A&S Graduate Studies
[PAST EVENT] Bin Nie, Computer Science - Ph.D. Defense
Abstract: Over the past decade, GPUs have become an integral part of mainstream high-performance computing (HPC) facilities. Since applications running on HPC systems are usually long-running, any error or failure could result in significant loss in scientific productivity and system resources. Even worse, since HPC systems face severe resilience challenges as progressing towards exascale, it is imperative to develop a better understanding of the reliability of GPUs. This dissertation fills this gap by providing an understanding of the effects of soft errors on the entire system and on specific applications.
To understand system-level reliability, a large-scale study on GPU soft errors in the field is conducted. The occurrences of GPU soft errors are linked to several temporal and spatial features, such as specific workloads, node location, temperature, and power consumption. Further, machine learning models are proposed to predict error occurrences on GPU nodes so as to proactively and dynamically turning on/off the costly error protection mechanisms based on prediction results.
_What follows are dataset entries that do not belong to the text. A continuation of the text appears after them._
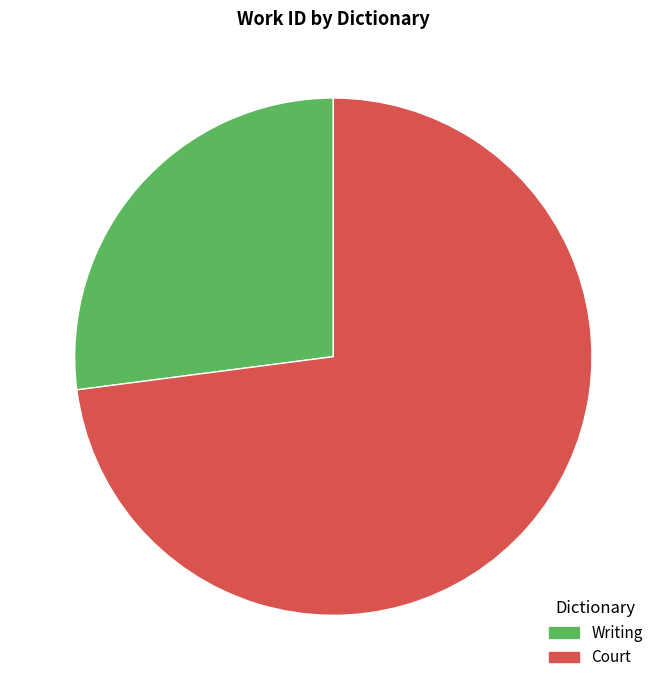

Count the number of slices in the pie.

2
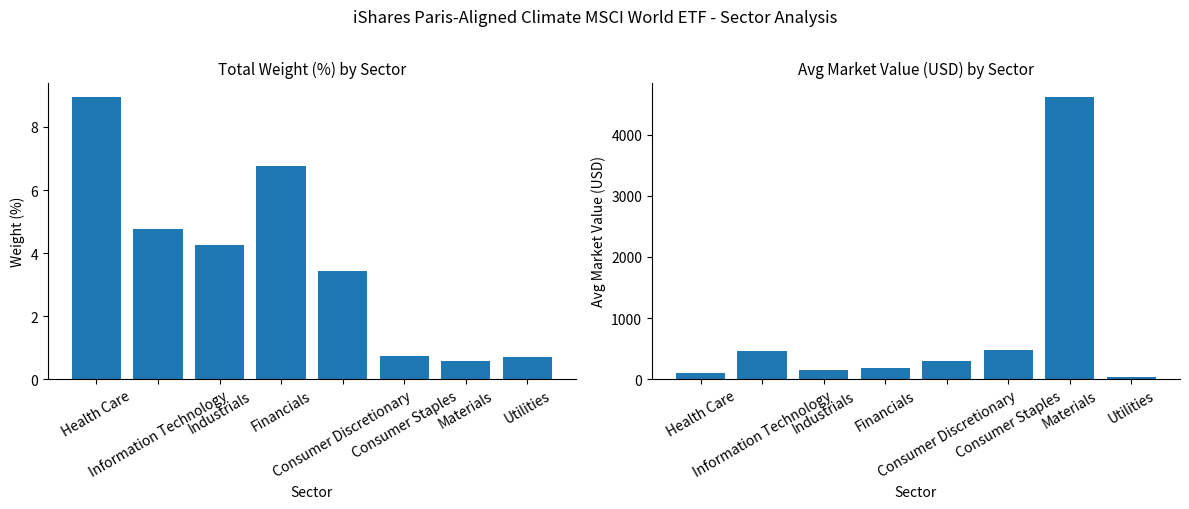

What is the difference between the Avg Market Value (USD) values at Consumer Staples and Information Technology?

25.8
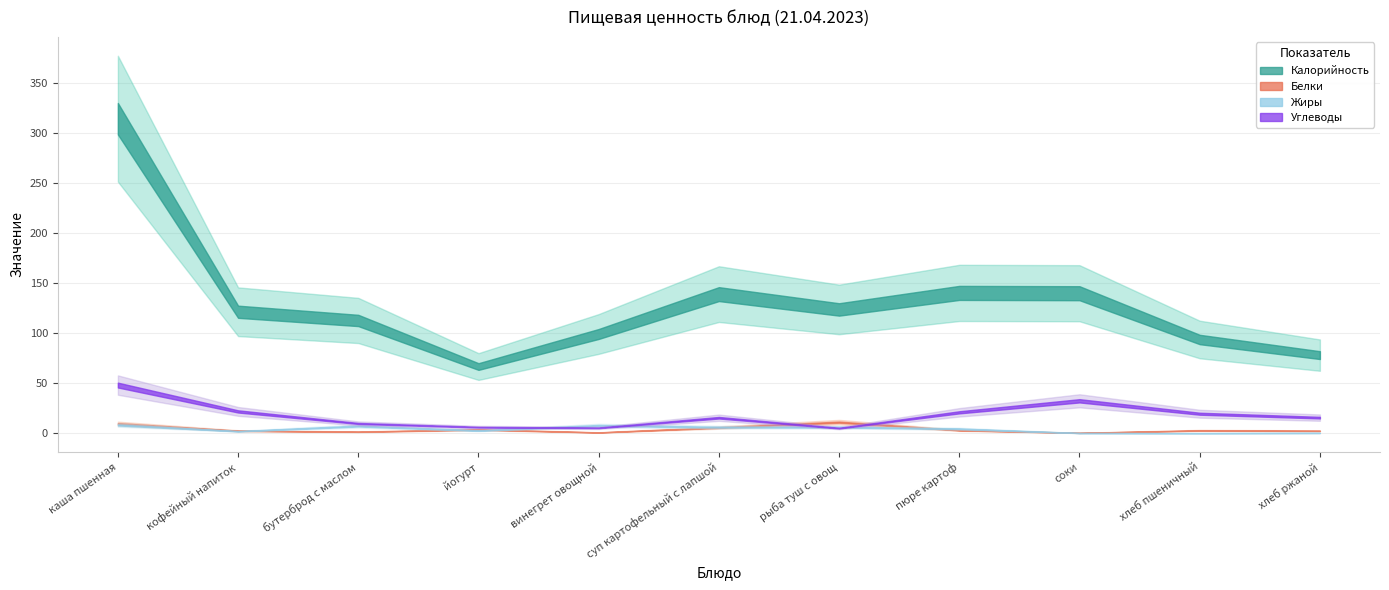

Which series ends up on top after the final intersection of Белки and Жиры?

Белки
To understand the effects of soft errors at the application level, an effective fault-injection framework is designed aiming to understand the reliability and resilience characteristics of GPGPU applications. This framework is effective in terms of reducing the original tremendous fault injection locations to a manageable size while still preserving remarkable accuracy. This framework is validated with both single-bit and multi-bit fault models for various GPGPU benchmarks. Lastly, taking advantage of the proposed fault-injection framework, this dissertation develops a hierarchical approach to understanding the error resilience characteristics of GPGPU applications at different levels, including kernel, CTA, and warp levels. In addition, given that some corrupted application outputs due to soft errors are acceptable, we present a use case to show how to enable low-overhead yet reliable GPU computing for GPGPU applications.
Bio: Bin Nie is a fifth-year Ph.D. candidate at William & Mary, advised by Dr. Evgenia Smirni. She received her bachelor's degree in Software Engineering from Xiamen University in 2012 and master's degree in Computer Science from Fordham University in 2014. Her research interests reside in reliability in GPUs and GPGPU applications.